Die Preise sind aber hoch. Kostete die Stange Markenzigaretten einst
420 Rands (21,50 Euro), so fordern Schwarzmarkthändler nun 650 Rands
(33,30 Euro). «Bei Markenzigaretten reichen die Preise sogar bis zu
1800 Rands (92,20 Euro)», weiß Williams. Der Autor Max Du Preez rügt

daher, der Bann habe die größte Verbrechenswelle in Südafrikas
Geschichte ausgelöst, legt man die Zahl der individuellen
Überschreitungen zugrunde. Millionen Bürger hätten erstmals Gesetze
gebrochen. «Tausende Jobs sind in der Wirtschaft gefährdet, während
die Kriminalität zur neuen Normalität wird», klagt Manager Moloto.

Die Regierung dagegen glaubt, dass durch den Schwarzmarkt teilweise
die negativen ökonomischen Folgen des Tabakbanns kompensiert werden.
Sie hofft zudem, dass gut 10 Prozent der Raucher ihr Laster aufgeben
- bei knapp zehn Millionen Rauchern im Lande wär das eine Million.

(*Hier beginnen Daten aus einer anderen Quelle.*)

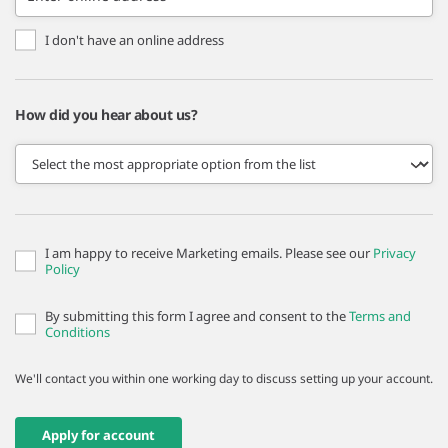
I don't have an online address
How did you hear about us?
I am happy to receive Marketing emails. Please see our
Privacy
Policy
By submitting this form I agree and consent to the
Terms and
Conditions
We'll contact you within one working day to discuss setting up your account.
Apply for account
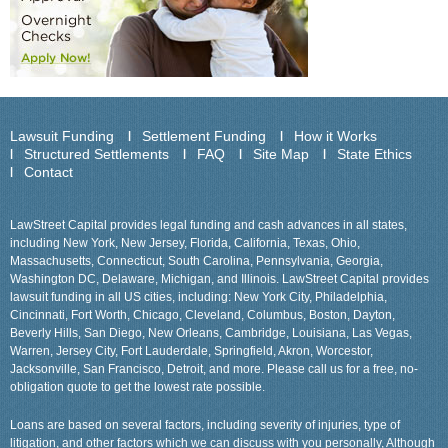
Lawsuit Funding
Settlement Funding
How it Works
Structured Settlements
FAQ
Site Map
State Ethics
Contact
LawStreet Capital provides legal funding and cash advances in all states,
including New York, New Jersey, Florida, California, Texas, Ohio,
Massachusetts, Connecticut, South Carolina, Pennsylvania, Georgia,
Washington DC, Delaware, Michigan, and Illinois. LawStreet Capital provides
lawsuit funding in all US cities, including: New York City, Philadelphia,
Cincinnati, Fort Worth, Chicago, Cleveland, Columbus, Boston, Dayton,
Beverly Hills, San Diego, New Orleans, Cambridge, Louisiana, Las Vegas,
Warren, Jersey City, Fort Lauderdale, Springfield, Akron, Worcestor,
Jacksonville, San Francisco, Detroit, and more. Please call us for a free, no-
obligation quote to get the lowest rate possible.
Loans are based on several factors, including severity of injuries, type of
litigation, and other factors which we can discuss with you personally, Although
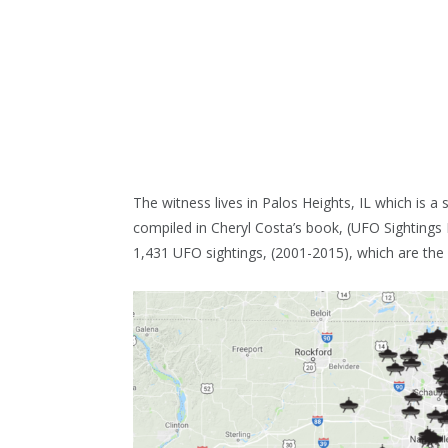
The witness lives in Palos Heights, IL which is 
compiled in Cheryl Costa’s book, (UFO Sighting
1,431 UFO sightings, (2001-2015), which are the h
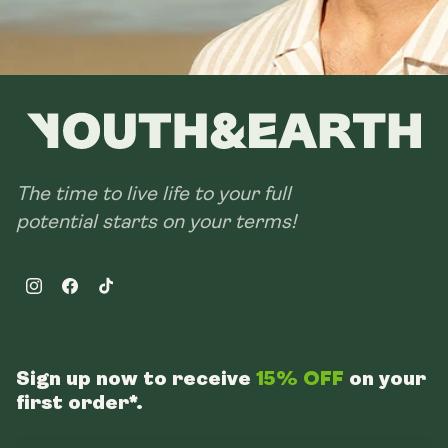
The time to live life to your full
potential starts on your terms!
Instagram
Facebook
TikTok
Sign up now to receive
15% OFF
on your
first order*.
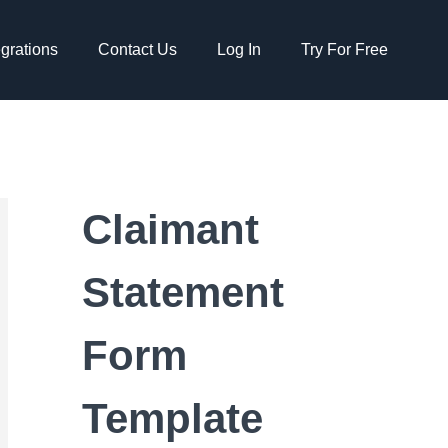
egrations
Contact Us
Log In
Try For Free
Claimant
Statement
Form
Template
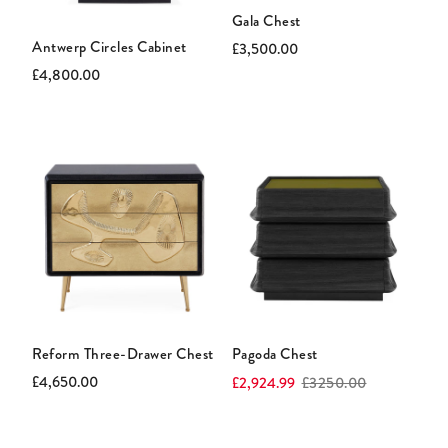
Gala Chest
Antwerp Circles Cabinet
Current
Original
£3,500.00
price:
price:
Current
Original
£4,800.00
price:
price:
Reform Three-Drawer Chest
Pagoda Chest
Current
Original
Current
Original
£4,650.00
£2,924.99
£3250.00
price:
price:
price:
price:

Bei Susan Gordon war das der Fall. Bis zu den Coronabeschränkungen
war sie eine starke Raucherin. «Ich habe seit 33 Jahren geraucht, bin
aber panisch geworden bei der Ausweitung des Lockdown» erklärt die
50-Jährige aus Johannesburg und meint: «Ich wusste, ich würde nicht
genügend Zigaretten vorhalten können und hatte das Rauchen sofort
drastisch reduziert». Als sie merkte, dass es auch ohne geht,
beschloss sie mit medizinischer Unterstützung aufzuhören. «Aber ich
denke dennoch, dass der Bann einfach lächerlich ist», kritisiert sie.

Auch bei einigen Fans der ebenfalls verbotenen E-Zigaretten zeigt der
Bann Wirkung. Nachdem der Akademiker Salim Vally sich zunächst über
dubiose Quellen mit Nachschub eingedeckt hat, gab er vor drei Wochen
auf. «Der Bann hat bei mir wie ein Katalysator gewirkt», gibt er zu.